執筆者:弁護士 阿久津透(AI・データ(個人情報等)チーム)
1.はじめに
令和2(2020)年6月12日に公布された改正個人情報保護法(以下「改正法」といいます。)については、個人情報保護委員会での論点検討を経て、現在は政令案と規則案が公開されています。
想定スケジュールでは、令和3(2021)年5月頃にガイドラインの意見募集が開始される予定です。
本記事では、改正個人情報保護法のうち「個人関連情報」について、ガイドライン公表前の現時点(2021年2月25日)での内容を整理していきます。
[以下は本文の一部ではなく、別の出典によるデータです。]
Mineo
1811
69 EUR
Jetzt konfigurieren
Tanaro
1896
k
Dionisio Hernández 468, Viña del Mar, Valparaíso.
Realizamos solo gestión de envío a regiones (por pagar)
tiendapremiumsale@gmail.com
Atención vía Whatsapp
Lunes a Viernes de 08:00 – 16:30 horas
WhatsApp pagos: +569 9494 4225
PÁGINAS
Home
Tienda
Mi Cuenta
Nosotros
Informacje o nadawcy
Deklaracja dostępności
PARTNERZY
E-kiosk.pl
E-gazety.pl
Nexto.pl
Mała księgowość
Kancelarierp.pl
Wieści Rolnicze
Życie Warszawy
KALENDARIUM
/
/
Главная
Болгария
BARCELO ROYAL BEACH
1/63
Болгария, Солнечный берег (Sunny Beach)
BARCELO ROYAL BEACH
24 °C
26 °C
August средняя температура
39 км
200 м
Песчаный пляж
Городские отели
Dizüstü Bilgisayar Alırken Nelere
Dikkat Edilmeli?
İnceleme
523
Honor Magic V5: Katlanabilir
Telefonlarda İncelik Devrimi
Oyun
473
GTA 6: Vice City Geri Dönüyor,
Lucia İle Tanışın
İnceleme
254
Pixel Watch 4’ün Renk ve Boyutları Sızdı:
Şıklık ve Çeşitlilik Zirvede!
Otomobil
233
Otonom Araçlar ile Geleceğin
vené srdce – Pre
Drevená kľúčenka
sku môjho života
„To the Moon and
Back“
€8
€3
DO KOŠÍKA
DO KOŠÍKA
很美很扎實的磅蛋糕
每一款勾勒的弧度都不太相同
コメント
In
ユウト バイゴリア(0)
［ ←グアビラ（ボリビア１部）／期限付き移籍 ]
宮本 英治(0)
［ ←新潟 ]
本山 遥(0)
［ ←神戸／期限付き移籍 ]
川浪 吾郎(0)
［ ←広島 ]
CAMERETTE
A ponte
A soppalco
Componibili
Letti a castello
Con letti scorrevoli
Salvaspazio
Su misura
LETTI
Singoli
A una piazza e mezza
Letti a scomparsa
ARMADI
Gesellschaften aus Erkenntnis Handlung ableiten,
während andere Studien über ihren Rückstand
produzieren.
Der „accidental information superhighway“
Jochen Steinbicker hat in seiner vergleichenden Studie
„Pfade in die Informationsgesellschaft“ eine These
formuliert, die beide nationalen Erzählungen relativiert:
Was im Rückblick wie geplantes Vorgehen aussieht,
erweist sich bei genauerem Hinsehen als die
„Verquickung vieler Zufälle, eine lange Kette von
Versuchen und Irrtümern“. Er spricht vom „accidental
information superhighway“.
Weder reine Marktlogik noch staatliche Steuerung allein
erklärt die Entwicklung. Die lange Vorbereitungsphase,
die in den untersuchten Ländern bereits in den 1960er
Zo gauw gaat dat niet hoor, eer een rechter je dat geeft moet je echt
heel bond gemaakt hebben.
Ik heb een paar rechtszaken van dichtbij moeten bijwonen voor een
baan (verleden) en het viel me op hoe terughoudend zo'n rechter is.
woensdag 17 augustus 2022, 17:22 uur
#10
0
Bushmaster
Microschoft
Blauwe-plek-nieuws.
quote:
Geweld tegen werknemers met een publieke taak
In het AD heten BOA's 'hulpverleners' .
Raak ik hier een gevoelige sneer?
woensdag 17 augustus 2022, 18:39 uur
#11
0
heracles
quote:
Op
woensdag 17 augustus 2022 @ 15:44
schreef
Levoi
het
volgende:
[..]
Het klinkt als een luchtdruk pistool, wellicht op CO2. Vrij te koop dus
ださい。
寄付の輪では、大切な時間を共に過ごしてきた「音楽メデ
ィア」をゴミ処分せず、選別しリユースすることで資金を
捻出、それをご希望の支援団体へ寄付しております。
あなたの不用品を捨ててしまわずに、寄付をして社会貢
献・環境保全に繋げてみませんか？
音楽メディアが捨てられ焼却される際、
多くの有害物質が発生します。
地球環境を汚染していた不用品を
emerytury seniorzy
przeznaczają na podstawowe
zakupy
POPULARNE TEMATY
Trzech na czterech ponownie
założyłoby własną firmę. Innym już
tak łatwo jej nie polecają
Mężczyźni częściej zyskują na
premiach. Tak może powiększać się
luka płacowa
そもそも「個人関連情報」に該当するのか、なぜこの概念が導入されるに至ったのか、という点についてはこちらの「デジタルマーケティングと個人情報改正」の記事の中で解説していますので、併せてご確認ください。
2.個人関連情報に関する規制の概要
個人関連情報に関する規制は、提供元(情報を渡す側)では「個人データ」には該当しないものの、提供先(情報を受けとる側)において「個人データ」となることが想定されるような情報の提供に際して、一定の事項を確認することを義務付けるものです(改正法26の2)。

(引用:第158回個人情報保護委員会 資料1、P2)
3.個人関連情報の一般的なフロー
個人関連情報の第三者提供の一般的なフローと各段階での検討事項は以下のようになります。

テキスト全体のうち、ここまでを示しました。